Just a month after Kareen was born, Kecia Cox was lying in a maternity ward getting the same heartbreaking news Kareen's birth mother would get. Her third daughter -- a 6 pound, 7 ounce girl named Bree -- was diagnosed with Down syndrome. Kecia and Kris were devastated.
"She's not going to be able to drive, and she's not going to go to school and she's not going to dance and you know you have all the future what ifs," Kecia said. "What if she can't do this, what if she doesn't have friends? What if she doesn't know how to talk?"
"And it quickly changed," she said. "And we realized that she was more like our other girls than she was different."
As Bree came home from the hospital and began therapy even as a baby that would help her reach almost all of her developmental milestones at the same time as her "typical" peers, Kareen was living a half a world away.
Social workers later told the Coxes that they believed there might at one time have been a hole in Kareen's heart, not surprisingly, since half of all children with Down syndrome are born with a heart defect. But no definitive testing was done, to the best of their knowledge.
While Bree learned sign language that would lead to speech development, Kareen picked up a few words here and there.
While Bree's outfits were selected from a closetful of clothes, Kareen wore clothing that was rotated among the dozens that passed through her orphanage.
Sometime in 2010 she posed for a photograph in a red shirt with a giant bow perched on top of her shorn hair.
And it was posted on the website for Reece's Rainbow, a five-year nonprofit organization that helps match disabled children -- most of them children with Down syndrome in eastern Europe -- with families in the United States.
Based in Maryland and run by founder Andrea Roberts, herself the mother of a child with Down syndrome, Reece's Rainbow has helped match nearly 600 disabled children from around the world with American families. More than 200 of those children with Down syndrome came from Ukraine.
In December 2010, Kecia, still heartbroken over a miscarriage in the summer of 2010, a miscarriage that came on the heels of an ectopic pregnancy, began looking through the Reece's Rainbow kids more closely.
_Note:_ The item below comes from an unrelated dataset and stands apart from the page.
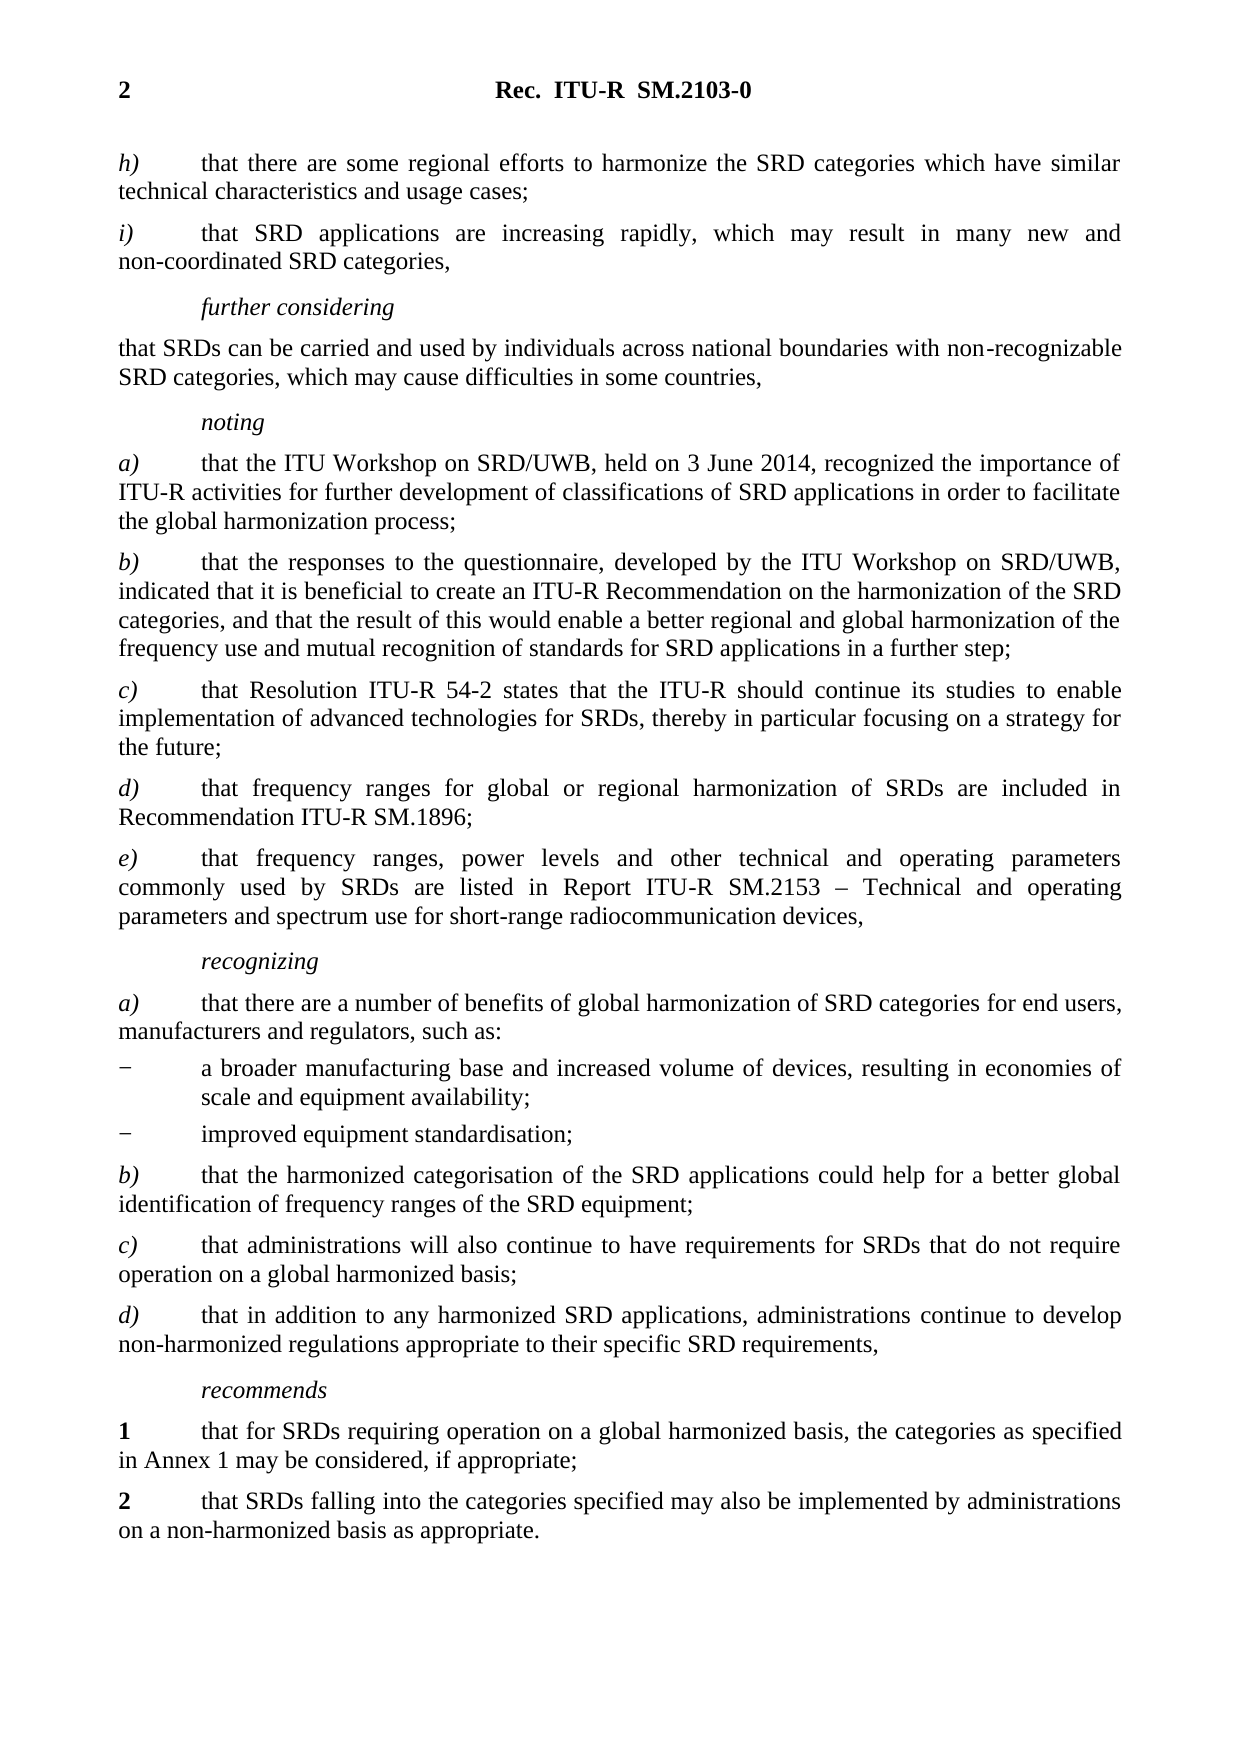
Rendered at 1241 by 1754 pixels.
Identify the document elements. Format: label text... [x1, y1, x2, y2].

She had discovered the site that fall and had initially gotten involved to help fundraise. But at Christmastime, after months of soul searching and wondering if there was some higher reason for her miscarriages, an idea began to take shape.
"That's when the adoption wheel started turning," she said, "and we kind of started looking at the pictures and we were like "Uh, is this really what we should do?"
"I was like 'OK, well, if we're going to adopt, I'm adopting a baby. Because I'm baby hungry, I want a baby, I'm not going to get a 4-year-old.'
In the wee hours of the morning in May, Kris and Kecia kissed their bleary-eyed daughters goodbye and , tears streaming down Kecia's face, drove away from their tidy Utah home, head to the airport, bound for Ukraine.
It would be 32 days before they returned.
On a hot spring afternoon, just days after they arrived in Ukraine, Kris and Kecia piled into a van and headed toward the orphanage. Kecia stared out the window and clutched a stuffed dog her daughters sent with her for Kareen.
Kris threw up and promptly blamed motion sickness, despite an obvious look of anxiety washed across his face.
But when the van pulled through the front gates and up to a large, multi-story white building, he leaned forward.
"Just ready," he said. "It's been a long time coming."
When the couple walked in, they were ushered into a large room with toys on a table and a large mural on the wall.
And then Kareen was brought in, carried by a nurse, her shortly hair carefully styled with tiny white rosettes.
"Priviet," Kecia said to the little girl – "Hello" in Russian. She reached out to touch her daughter for the first time.
Kareen regarded her new visitors carefully. She dutifully played with the rings on a stacking toy and looked through a bag of toys Kecia and Kris brought from Utah, immediately zeroing in on a toy cell phone.